Salivary Extracellular Vesicles Separation: Analysis of Ultracentrifugation-Based Protocols

Abstract

Introduction: The clinical potential of extracellular vesicles (EVs) is widely acknowledged, yet the standardization and reproducibility of its separation remain challenging. This study compares three protocols: ultracentrifugation (UC), UC with purification step (UC + PS), and a combined protocol using polymer-based precipitation and UC (PBP + UC).

Methods: Salivary samples were collected from healthy donors. EVs were separated (UC, UC + PS, and PBP + UC) and characterized using transmission electron microscopy, nanoparticle tracking analysis, EV purity, RNA concentration, and Western blotting. miRNA expression was evaluated by quantitative RT-PCR. Statistical analyses comparing groups were performed using ANOVA.

Results: All methods successfully separated CD9+ and CD63+ EVs from saliva. The UC + PS and PBP + UC protocols yielded the highest concentrations of EVs, enriched in < 200 nm vesicles. EV purity and RNA recovery were comparable among all methods. Expression of miR-16, miR-27a, and miR-99a was successfully detected using all methods.

Conclusions: The UC + PS and PBP + UC protocols demonstrate comparable efficiency in separating salivary EVs. However, the combined PBP + UC protocol, with its simplified processing capability, offers a significant advantage, particularly in the initial phase of EV separation. This finding suggests its potential application in clinical settings where time-sensitive simple processing is critical. Further validation is needed to confirm its effectiveness for transcriptomic and proteomic analyses.

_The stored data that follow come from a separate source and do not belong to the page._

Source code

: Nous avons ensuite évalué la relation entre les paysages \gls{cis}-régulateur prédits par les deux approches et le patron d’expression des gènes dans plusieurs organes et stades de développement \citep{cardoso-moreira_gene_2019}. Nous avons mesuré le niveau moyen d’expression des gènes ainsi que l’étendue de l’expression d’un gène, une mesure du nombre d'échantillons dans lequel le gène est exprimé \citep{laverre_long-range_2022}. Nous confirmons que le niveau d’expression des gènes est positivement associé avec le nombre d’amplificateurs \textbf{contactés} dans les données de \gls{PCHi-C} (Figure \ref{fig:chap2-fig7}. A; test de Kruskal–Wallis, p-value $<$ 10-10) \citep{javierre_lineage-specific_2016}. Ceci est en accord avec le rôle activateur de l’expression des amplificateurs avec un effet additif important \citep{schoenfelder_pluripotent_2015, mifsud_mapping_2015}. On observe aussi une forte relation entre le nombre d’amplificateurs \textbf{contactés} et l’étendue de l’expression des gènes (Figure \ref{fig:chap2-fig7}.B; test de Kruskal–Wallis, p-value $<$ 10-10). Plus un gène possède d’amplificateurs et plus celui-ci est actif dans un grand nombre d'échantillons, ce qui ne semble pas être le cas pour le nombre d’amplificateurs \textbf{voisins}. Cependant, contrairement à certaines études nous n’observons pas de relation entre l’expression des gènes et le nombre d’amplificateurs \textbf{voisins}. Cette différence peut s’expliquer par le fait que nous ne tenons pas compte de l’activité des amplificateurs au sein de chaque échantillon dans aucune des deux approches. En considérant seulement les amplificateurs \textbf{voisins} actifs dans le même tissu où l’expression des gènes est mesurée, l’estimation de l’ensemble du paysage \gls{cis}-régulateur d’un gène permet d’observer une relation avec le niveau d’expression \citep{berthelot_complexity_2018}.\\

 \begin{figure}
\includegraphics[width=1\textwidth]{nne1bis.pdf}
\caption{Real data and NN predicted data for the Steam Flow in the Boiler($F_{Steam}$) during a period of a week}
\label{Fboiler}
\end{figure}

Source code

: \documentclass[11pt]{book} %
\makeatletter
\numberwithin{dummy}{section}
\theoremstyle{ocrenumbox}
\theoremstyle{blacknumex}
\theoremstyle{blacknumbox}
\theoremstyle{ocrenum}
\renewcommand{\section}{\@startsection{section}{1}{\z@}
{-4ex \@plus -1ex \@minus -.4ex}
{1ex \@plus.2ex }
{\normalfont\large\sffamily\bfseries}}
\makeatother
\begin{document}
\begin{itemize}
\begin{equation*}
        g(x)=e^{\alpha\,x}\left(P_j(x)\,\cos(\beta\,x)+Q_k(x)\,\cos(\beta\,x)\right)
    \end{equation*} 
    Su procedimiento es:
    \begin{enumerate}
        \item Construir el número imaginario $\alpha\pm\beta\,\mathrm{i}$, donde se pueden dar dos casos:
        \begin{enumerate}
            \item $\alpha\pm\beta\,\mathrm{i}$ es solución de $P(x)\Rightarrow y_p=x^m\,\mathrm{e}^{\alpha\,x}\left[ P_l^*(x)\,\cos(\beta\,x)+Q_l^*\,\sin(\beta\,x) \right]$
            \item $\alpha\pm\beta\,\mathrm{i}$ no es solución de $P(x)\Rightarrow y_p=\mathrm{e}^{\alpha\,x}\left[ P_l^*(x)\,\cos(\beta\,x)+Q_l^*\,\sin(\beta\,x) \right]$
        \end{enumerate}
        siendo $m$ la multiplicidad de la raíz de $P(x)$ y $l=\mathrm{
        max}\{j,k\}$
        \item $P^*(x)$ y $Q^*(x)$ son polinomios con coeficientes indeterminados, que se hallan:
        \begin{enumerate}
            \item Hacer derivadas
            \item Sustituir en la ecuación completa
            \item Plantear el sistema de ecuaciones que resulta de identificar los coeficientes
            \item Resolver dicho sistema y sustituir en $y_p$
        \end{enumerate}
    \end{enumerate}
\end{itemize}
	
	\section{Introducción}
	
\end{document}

Keywords: PEG; extracellular vesicles; miRNAs; saliva; ultracentrifugation.

FIGURE 1

Workflow of salivary extracellular vesicle separation. Unstimulated whole saliva was collected from five healthy individuals, and preprocessing for EV separation by Ultracentrifugation (UC) (red box), ultracentrifugation + purification step (UC + PS) (yellow box), and polymer‐based precipitation + UC (PBP + UC) (blue box). The EV characterization was performed using transmission electron microscopy (TEM), nanoparticle tracking analysis (NTA), Western blotting (WB), and total protein and RNA quantification. Additionally, an RT‐qPCR was performed to assess miRNA expression.

FIGURE 2

Characterization of salivary EVs by NTA. Representative transmission electron microscopy (TEM) images of EVs separated by UC (a), UC + PS (b), and PBP + UC (c) protocols exhibit characteristic morphology and differing sizes. Magnified morphology (100,000×) of typical EVs can be observed within the small square for each method (a–c). Histogram of separated EVs depicts distinct patterns of particle size distribution and concentration among the three methods, with the broadest EV distribution in UC method (d). NTA analysis demonstrated that UC + PS (yellow) and PBP + UC (blue) protocols yielded higher EV recovery than UC (red) (e). Regarding size, all methods showed greater concentrations of vesicles under 200 nm than those over 200 nm; nonetheless, UC methods exhibited the highest concentration of EVs exceeding 200 nm in comparison to UC + PS and PBP + UC (f). In agreement, UC method (red) separated the largest EVs (mean and median), while PBP + UC yielded the smallest (blue) (g). The total protein amount measured by the BCA assay displays a similar total amount among all methods (h). Similarly, the EV purity (particle number/protein ratio) was comparable across all methods (i). Data are presented as mean ± SEM and median with interquartile intervals (n = 5 per method), ****p < 0.0001, ***p = 0.0004, **p = 0.001, and ns = not significant.

FIGURE 3

Western blotting. The expression of CD9 and CD63 markers was confirmed on salivary EVs separated by all protocols and verified with positive control of EVs from the cell line (MDA‐MB‐468). The absence of a calnexin signal was observed in EV samples compared to cell lysate control (a). The relative expression of tetraspanins in relation to GAPDH of EV samples was not significantly different between all methods (b). Data are presented as mean ± SEM (n = 3 per method). All experiments and quantification were conducted in triplicate, ns = not significant.

FIGURE 4

Total RNA and miRNA expression in salivary EVs. RNA concentration varied for each EV separation protocol without statistical significance (a). Representative bioanalyzer electropherograms of EVs show the total RNA size distribution and fluorescence intensity (FU). The absence of ribosomal RNA molecules is evident, and the peak observed at short RNA represents the typical RNA pattern of EVs (b–d). This distinctive pattern differentiates EVs from control cell lines (e). The qPCR results show C _q values of three miRNAs from EV‐derived preparations obtained by UC (red), UC + PS (yellow), and PBP + UC (blue) (f). Data are presented as mean ± SEM (n = 5 per method), ns = not significant.